Updated: July 1
By Callan Gray KSTP
It’s been a challenging two years for the hospitality industry, from shutdowns to restrictions to new waves of COVID cases. Heading into spring and summer, however, there’s hope for a boost in business.
“We want to go out and enjoy a meal again and have normalcy,” said Brianna Le.
Le is the CEO and co-owner of Em Que Viet, a new Vietnamese restaurant opening in St. Paul. The family-owned and operated business is moving into an old bookstore on Grand Avenue.
“It was a blank slate we could make ours,” said Le. “It was perfect for us.”
Em Que Viet is expected to open this spring. It’s an extension of a legacy that started in Northeast Minneapolis. Her husband’s family opened Que Viet in 1980.
“We’re actually the longest-running Vietnamese restaurant in Minnesota,” Le said. “Vietnamese wasn’t a popular cuisine, so [my mother-in-law] did what everyone else was doing. She did a lot of Vietnamese dishes, a lot of stir-fries, and then her egg rolls were what actually caught wind, and everyone loved it.”
Their egg rolls have become a Minnesota State Fair favorite.
The Grand Avenue restaurant will feature those famous egg rolls and bakery items similar to those found at the original location.
Le explained they will also expand on Que Viet’s menu with new recipes.
“We are trying to be more Vietnamese, what my mother-in-law wanted to do, and we’re able to do that now because the taste buds of everyone have grown so much,” said Le. “We’re excited to have everybody try the new flavors that we have. We’re excited for everybody to be in this space.”
Em Que Viet is one of several new restaurants opening in St. Paul.
Service started at Momento, which replaced Pazzaluna downtown, about two weeks ago.
“This is one of a half dozen restaurants that have opened in the last couple of weeks or so,” said St. Paul Downtown Alliance President Joe Spencer, from a table at Momento. “There’s a few more coming.”
Spencer says there’s been new momentum downtown over the last two months, with events picking up at the Xcel Energy Center and theaters. Workers have also started to return to downtown offices.
“Last spring through the summer, through August really, we were doing okay, and we were really recovering pretty well,” Spencer said. “But then in October, November, [with] Delta and then Omicron, it really was not what we were hoping for and delayed this return several more months than we wished it had … We’re really happy to finally feel like we have wind in our sails.”
According to Spencer, the pandemic cost the city about 10%, or 30 to 35, of its storefront businesses. He said about 10 businesses have now come back.
“It’s been a great two months, and it’s just going to keep on ramping up, I think, over the next 45 days,” Spencer said.
There are still challenges facing the restaurant industry. A recent survey from Hospitality Minnesota shows about half of restaurant and foodservice businesses statewide don’t expect to get back to normal until 2023.
“We’re also hearing about half of them are continuing to be concerned about insolvency or going out of business in the next six to twelve months,” said Ben Wogsland, the Hospitality Minnesota executive vice president.

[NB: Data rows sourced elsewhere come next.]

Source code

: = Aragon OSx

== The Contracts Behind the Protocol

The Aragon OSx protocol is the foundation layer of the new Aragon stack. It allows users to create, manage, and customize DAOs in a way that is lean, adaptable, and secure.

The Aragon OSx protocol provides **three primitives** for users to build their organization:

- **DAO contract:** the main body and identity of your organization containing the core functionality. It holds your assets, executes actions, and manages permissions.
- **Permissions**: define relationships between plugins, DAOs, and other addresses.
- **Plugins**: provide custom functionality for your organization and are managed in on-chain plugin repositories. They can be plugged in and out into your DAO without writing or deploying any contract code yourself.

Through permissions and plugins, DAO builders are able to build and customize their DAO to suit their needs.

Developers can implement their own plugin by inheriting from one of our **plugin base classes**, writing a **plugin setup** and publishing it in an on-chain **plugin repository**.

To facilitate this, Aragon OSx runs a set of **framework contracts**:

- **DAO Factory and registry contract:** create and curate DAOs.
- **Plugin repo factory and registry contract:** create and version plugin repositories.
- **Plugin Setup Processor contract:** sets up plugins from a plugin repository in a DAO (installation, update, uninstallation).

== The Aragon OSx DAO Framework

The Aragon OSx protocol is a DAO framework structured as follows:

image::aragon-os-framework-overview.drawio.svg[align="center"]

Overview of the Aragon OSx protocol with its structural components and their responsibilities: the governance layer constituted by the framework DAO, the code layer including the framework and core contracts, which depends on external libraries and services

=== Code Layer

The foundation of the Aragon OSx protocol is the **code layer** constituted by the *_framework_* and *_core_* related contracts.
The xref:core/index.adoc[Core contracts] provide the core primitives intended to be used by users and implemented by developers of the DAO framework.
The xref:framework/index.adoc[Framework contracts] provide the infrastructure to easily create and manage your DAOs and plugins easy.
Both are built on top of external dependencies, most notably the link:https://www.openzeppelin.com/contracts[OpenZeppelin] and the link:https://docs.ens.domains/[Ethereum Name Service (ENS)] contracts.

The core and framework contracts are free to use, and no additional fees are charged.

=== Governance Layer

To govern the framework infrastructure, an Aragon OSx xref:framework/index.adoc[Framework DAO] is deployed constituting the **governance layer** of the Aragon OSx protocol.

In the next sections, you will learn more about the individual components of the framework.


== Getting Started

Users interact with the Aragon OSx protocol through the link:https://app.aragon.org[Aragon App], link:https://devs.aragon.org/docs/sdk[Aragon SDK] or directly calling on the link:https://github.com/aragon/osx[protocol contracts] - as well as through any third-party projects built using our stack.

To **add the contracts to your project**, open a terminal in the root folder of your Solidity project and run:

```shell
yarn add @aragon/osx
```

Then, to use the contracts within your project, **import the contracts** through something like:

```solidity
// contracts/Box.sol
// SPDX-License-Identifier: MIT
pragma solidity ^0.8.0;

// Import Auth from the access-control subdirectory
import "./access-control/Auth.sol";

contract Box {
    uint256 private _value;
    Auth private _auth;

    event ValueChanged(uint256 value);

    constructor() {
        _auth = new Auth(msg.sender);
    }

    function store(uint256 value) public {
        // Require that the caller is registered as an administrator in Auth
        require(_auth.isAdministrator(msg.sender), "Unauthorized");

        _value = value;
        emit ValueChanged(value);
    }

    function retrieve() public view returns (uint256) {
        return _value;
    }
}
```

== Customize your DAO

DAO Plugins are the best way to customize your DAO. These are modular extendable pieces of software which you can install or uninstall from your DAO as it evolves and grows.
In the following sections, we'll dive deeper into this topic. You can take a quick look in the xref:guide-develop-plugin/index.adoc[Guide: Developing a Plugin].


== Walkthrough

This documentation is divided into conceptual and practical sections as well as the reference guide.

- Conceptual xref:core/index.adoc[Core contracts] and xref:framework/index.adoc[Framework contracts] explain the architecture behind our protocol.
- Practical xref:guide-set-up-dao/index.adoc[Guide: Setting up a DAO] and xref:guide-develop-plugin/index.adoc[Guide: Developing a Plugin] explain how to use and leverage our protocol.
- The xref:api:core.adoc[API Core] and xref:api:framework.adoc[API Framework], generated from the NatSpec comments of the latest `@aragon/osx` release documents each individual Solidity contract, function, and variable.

According to the survey, about 66% of restaurants also took on an average debt of $552,659 due to COVID.
“That’s a pretty significant debt for a small or medium-sized business or restaurant here in Minnesota,” said Wogsland.
He also pointed out restaurants face rising food costs and a labor shortage.

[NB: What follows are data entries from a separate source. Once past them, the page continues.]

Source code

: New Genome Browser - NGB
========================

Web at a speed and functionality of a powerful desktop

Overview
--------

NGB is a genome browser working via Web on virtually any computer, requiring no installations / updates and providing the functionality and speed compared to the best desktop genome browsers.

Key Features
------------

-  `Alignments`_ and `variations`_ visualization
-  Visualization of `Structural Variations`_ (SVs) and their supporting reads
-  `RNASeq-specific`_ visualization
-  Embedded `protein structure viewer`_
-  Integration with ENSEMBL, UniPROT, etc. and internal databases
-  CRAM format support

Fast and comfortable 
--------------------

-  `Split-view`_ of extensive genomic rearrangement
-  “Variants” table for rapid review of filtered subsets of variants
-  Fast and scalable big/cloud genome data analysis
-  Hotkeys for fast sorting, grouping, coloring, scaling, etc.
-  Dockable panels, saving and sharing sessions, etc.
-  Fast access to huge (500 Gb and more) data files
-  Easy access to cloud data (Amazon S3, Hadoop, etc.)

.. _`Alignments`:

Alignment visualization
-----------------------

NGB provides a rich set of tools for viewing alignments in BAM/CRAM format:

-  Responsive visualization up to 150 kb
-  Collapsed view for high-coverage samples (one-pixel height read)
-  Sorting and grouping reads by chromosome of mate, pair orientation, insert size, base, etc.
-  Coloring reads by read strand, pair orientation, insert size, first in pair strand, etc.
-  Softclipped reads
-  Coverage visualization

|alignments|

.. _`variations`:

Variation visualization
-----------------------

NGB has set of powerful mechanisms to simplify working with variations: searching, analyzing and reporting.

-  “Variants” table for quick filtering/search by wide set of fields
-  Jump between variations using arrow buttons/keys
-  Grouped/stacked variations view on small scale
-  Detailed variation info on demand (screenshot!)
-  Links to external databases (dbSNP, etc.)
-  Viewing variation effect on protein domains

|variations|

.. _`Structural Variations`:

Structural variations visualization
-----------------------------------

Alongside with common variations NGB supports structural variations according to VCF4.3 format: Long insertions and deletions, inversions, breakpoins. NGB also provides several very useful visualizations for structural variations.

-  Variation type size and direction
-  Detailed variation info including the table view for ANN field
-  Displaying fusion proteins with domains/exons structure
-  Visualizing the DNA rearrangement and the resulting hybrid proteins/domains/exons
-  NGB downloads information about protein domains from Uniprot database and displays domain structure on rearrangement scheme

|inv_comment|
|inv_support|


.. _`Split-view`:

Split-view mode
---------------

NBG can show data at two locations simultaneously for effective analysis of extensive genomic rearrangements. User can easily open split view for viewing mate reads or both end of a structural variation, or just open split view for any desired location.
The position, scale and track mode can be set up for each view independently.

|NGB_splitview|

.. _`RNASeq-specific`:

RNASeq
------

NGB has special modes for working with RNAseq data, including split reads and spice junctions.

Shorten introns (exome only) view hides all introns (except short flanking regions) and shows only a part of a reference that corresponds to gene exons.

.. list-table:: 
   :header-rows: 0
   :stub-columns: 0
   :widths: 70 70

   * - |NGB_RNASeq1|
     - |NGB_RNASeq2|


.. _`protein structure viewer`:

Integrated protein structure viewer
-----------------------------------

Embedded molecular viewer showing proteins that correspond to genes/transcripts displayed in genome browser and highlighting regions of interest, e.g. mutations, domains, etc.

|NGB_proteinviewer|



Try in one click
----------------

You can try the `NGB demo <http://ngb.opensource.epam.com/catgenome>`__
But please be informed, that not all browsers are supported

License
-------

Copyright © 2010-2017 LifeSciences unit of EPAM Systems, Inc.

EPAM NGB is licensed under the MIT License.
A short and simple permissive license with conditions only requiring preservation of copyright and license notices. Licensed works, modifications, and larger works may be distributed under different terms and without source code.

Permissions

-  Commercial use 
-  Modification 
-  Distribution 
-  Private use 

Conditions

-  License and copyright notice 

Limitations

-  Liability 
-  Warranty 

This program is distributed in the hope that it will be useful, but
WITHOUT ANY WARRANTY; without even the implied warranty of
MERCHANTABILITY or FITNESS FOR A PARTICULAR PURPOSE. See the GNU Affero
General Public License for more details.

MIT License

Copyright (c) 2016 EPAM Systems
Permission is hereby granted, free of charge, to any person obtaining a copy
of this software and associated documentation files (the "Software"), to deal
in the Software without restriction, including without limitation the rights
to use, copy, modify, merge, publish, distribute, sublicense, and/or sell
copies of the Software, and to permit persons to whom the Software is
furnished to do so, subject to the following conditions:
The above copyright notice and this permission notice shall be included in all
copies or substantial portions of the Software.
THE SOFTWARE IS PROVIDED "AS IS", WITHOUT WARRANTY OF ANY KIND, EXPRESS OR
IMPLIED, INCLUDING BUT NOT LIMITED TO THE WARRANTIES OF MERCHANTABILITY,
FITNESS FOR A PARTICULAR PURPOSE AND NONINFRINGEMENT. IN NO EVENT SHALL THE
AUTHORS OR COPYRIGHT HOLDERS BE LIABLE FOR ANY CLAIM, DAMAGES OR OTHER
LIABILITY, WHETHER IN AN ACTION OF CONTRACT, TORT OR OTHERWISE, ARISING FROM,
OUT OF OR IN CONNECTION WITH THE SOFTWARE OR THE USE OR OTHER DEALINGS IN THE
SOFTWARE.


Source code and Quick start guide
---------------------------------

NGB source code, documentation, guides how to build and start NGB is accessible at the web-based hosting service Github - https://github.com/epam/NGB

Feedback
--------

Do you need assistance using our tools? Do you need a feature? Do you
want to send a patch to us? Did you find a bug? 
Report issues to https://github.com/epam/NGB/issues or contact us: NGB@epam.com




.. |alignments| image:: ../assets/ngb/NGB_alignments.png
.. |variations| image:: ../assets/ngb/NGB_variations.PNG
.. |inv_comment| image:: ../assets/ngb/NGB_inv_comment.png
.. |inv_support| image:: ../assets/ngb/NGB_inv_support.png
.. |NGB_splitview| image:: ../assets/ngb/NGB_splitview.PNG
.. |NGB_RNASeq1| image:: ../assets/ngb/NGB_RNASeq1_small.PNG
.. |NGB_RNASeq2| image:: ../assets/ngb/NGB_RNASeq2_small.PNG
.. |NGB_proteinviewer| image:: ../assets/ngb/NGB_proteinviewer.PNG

“I think the common thing is that everybody is short on everything,” said Le, at Em Que Viet. “The prices of everything is even to me shocking.”

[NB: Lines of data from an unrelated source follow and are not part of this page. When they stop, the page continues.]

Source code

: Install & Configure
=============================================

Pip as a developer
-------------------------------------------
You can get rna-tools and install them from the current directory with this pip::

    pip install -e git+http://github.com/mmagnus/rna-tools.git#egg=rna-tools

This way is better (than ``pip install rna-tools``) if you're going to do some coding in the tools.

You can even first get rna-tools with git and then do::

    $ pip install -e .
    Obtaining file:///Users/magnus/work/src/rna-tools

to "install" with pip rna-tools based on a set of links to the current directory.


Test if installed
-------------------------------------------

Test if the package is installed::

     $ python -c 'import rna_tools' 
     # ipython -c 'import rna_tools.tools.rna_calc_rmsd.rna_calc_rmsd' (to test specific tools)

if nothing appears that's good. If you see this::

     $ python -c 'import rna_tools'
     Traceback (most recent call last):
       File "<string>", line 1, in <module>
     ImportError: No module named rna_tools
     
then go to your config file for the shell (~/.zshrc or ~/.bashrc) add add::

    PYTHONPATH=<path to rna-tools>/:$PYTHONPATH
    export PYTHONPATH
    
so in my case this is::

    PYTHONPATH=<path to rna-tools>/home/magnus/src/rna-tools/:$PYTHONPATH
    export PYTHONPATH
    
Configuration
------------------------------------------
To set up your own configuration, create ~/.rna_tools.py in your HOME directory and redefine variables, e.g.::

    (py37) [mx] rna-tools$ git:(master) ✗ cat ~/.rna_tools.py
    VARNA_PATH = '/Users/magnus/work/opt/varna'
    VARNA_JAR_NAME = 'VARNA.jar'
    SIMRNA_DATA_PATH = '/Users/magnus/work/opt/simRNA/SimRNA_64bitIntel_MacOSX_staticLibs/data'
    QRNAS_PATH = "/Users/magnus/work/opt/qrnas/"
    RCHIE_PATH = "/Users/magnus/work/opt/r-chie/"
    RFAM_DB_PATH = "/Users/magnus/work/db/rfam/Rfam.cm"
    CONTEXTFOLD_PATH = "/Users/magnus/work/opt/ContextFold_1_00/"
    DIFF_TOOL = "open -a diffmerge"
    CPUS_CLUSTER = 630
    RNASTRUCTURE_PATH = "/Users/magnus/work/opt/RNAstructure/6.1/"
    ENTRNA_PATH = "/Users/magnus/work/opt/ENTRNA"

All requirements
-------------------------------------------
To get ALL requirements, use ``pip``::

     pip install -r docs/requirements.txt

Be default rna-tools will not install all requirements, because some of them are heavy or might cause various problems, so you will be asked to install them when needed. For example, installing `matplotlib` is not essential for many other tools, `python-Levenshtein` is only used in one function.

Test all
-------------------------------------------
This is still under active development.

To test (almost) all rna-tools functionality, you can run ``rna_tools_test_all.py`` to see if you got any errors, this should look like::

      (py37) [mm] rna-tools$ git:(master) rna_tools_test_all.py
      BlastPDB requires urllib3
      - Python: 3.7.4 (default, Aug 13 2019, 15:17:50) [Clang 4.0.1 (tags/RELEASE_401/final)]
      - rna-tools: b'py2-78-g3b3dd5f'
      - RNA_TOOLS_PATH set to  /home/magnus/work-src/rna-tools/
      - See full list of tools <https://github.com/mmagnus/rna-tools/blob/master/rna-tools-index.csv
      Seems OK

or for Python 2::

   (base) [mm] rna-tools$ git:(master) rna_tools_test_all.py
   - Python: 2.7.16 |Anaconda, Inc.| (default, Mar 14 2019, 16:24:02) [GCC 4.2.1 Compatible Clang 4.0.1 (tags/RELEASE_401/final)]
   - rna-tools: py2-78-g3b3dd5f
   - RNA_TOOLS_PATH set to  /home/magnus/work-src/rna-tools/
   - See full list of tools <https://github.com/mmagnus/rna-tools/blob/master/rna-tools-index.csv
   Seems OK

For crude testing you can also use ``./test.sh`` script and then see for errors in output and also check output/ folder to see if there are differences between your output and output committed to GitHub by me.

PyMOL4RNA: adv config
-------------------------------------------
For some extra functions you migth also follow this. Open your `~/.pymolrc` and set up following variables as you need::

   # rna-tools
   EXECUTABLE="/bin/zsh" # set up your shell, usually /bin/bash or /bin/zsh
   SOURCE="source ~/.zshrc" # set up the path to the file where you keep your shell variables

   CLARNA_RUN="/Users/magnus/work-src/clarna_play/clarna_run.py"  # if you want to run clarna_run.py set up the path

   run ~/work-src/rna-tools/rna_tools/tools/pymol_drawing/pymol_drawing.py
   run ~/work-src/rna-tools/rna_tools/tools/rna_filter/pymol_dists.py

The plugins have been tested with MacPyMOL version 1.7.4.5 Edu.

She explained that the price for egg roll wrappers has increased from $30 per case before the pandemic to $140 per case. They’ve also struggled to find employees for the new restaurant, despite advertising hiring bonuses.
“It’s been difficult,” she said. “We’ve done everything from paid job postings, which we spent a lot of money on – more than I expected. We did the free ones on Facebook. We’ve done word of mouth. We’ve done everything. We’ve posted job fair, and the numbers that show up just aren’t there.”
Despite the challenges restaurants face, Le is excited about the future of their restaurant and the industry as a whole in the Twin Cities.
“I think especially recently with the new places that seem to be ready to open, I think we’re all seeing we’re excited,” she said.